Robert L. Ripley's famed “Believe It Or Not” column never listed the redcedar tree that grows beside the Brazos County Courthouse; however, the unique history of this tree would certainly justify its inclusion. It has grown at the site of five Brazos County courthouses.
The tree was but a sapling in January 1841, when the Congress of the Republic of Texas created Navasota (now Brazos) County. That spring, county officers were elected and the first term of district court convened in the Joseph Ferguson home, near the Ferguson Springs Crossing of the Navasota River. At that time, the sapling grew beside the Ferguson cabin, which served as the county's first courthouse.
Later that year, Boonville was selected as the county seat. In a single day, 20 volunteers from throughout the new county cut trees from the unbroken post oak forest at Boonville and constructed a one-room, log cabin courthouse. The next year, an act of the Congress renamed the county Brazos in honor of the mighty river which forms the county's western boundary.

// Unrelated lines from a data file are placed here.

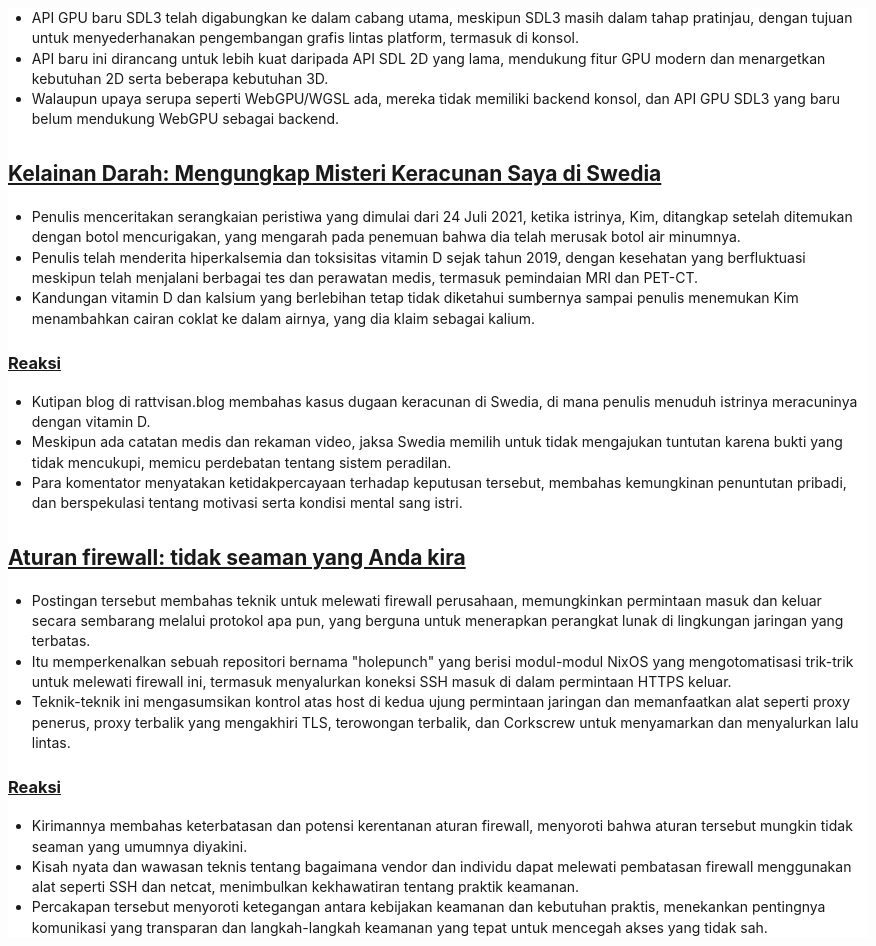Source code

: - API GPU baru SDL3 telah digabungkan ke dalam cabang utama, meskipun SDL3 masih dalam tahap pratinjau, dengan tujuan untuk menyederhanakan pengembangan grafis lintas platform, termasuk di konsol.
- API baru ini dirancang untuk lebih kuat daripada API SDL 2D yang lama, mendukung fitur GPU modern dan menargetkan kebutuhan 2D serta beberapa kebutuhan 3D.
- Walaupun upaya serupa seperti WebGPU/WGSL ada, mereka tidak memiliki backend konsol, dan API GPU SDL3 yang baru belum mendukung WebGPU sebagai backend.

## [Kelainan Darah: Mengungkap Misteri Keracunan Saya di Swedia](https://rattvisan.blog/2024/07/28/yes-i-was-poisoned-by-my-wife-a-software-engineer-of-top3-us-company/)

- Penulis menceritakan serangkaian peristiwa yang dimulai dari 24 Juli 2021, ketika istrinya, Kim, ditangkap setelah ditemukan dengan botol mencurigakan, yang mengarah pada penemuan bahwa dia telah merusak botol air minumnya.
- Penulis telah menderita hiperkalsemia dan toksisitas vitamin D sejak tahun 2019, dengan kesehatan yang berfluktuasi meskipun telah menjalani berbagai tes dan perawatan medis, termasuk pemindaian MRI dan PET-CT.
- Kandungan vitamin D dan kalsium yang berlebihan tetap tidak diketahui sumbernya sampai penulis menemukan Kim menambahkan cairan coklat ke dalam airnya, yang dia klaim sebagai kalium.

### [Reaksi](https://news.ycombinator.com/item?id=41395893)

- Kutipan blog di rattvisan.blog membahas kasus dugaan keracunan di Swedia, di mana penulis menuduh istrinya meracuninya dengan vitamin D.
- Meskipun ada catatan medis dan rekaman video, jaksa Swedia memilih untuk tidak mengajukan tuntutan karena bukti yang tidak mencukupi, memicu perdebatan tentang sistem peradilan.
- Para komentator menyatakan ketidakpercayaan terhadap keputusan tersebut, membahas kemungkinan penuntutan pribadi, dan berspekulasi tentang motivasi serta kondisi mental sang istri.

## [Aturan firewall: tidak seaman yang Anda kira](https://www.haskellforall.com/2024/08/firewall-rules-not-as-secure-as-you.html)

- Postingan tersebut membahas teknik untuk melewati firewall perusahaan, memungkinkan permintaan masuk dan keluar secara sembarang melalui protokol apa pun, yang berguna untuk menerapkan perangkat lunak di lingkungan jaringan yang terbatas.
- Itu memperkenalkan sebuah repositori bernama "holepunch" yang berisi modul-modul NixOS yang mengotomatisasi trik-trik untuk melewati firewall ini, termasuk menyalurkan koneksi SSH masuk di dalam permintaan HTTPS keluar.
- Teknik-teknik ini mengasumsikan kontrol atas host di kedua ujung permintaan jaringan dan memanfaatkan alat seperti proxy penerus, proxy terbalik yang mengakhiri TLS, terowongan terbalik, dan Corkscrew untuk menyamarkan dan menyalurkan lalu lintas.

### [Reaksi](https://news.ycombinator.com/item?id=41396206)

- Kirimannya membahas keterbatasan dan potensi kerentanan aturan firewall, menyoroti bahwa aturan tersebut mungkin tidak seaman yang umumnya diyakini.
- Kisah nyata dan wawasan teknis tentang bagaimana vendor dan individu dapat melewati pembatasan firewall menggunakan alat seperti SSH dan netcat, menimbulkan kekhawatiran tentang praktik keamanan.
- Percakapan tersebut menyoroti ketegangan antara kebijakan keamanan dan kebutuhan praktis, menekankan pentingnya komunikasi yang transparan dan langkah-langkah keamanan yang tepat untuk mencegah akses yang tidak sah.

The first log courthouse served about four terms of district court, when a better building, one owned by William Boyles, was found and rented. In 1846 a one-story, frame courthouse was built. It also served Boonville and the county as a church, a school, a music hall and as a school of dance.
In 1854, a two-story, frame building was erected on the site of the previous courthouse. Colonel Harvey Mitchell, considered by many as “the Father of Brazos County,” personally undertook to plant native shrubs and trees around the new courthouse. Among the trees he planted was the little redcedar that had grown near the Ferguson log cabin on the Navasota. In 1866, the county seat was moved three miles west to Bryan.
When Brazos County's fourth courthouse, a brick structure, was erected on the present courthouse square in 1870, the historic cedar was moved from Boonville to the new site and personally nurtured by Colonel Mitchell. After about 23 years of service the courthouse was judged unsafe and was replaced in 1891 by a splendid stone building.
The sixth and present temple of justice was built in 1957. It towers protectively above Colonel Mitchell's redcedar tree, whose existence is interwoven with the history of Brazos County.
The Courthouse Cedar was removed in 2019. Progeny grown from seeds of the tree have been planted around Brazos County as well as in the Texas A&M Forest Service Arboretum in Hudson.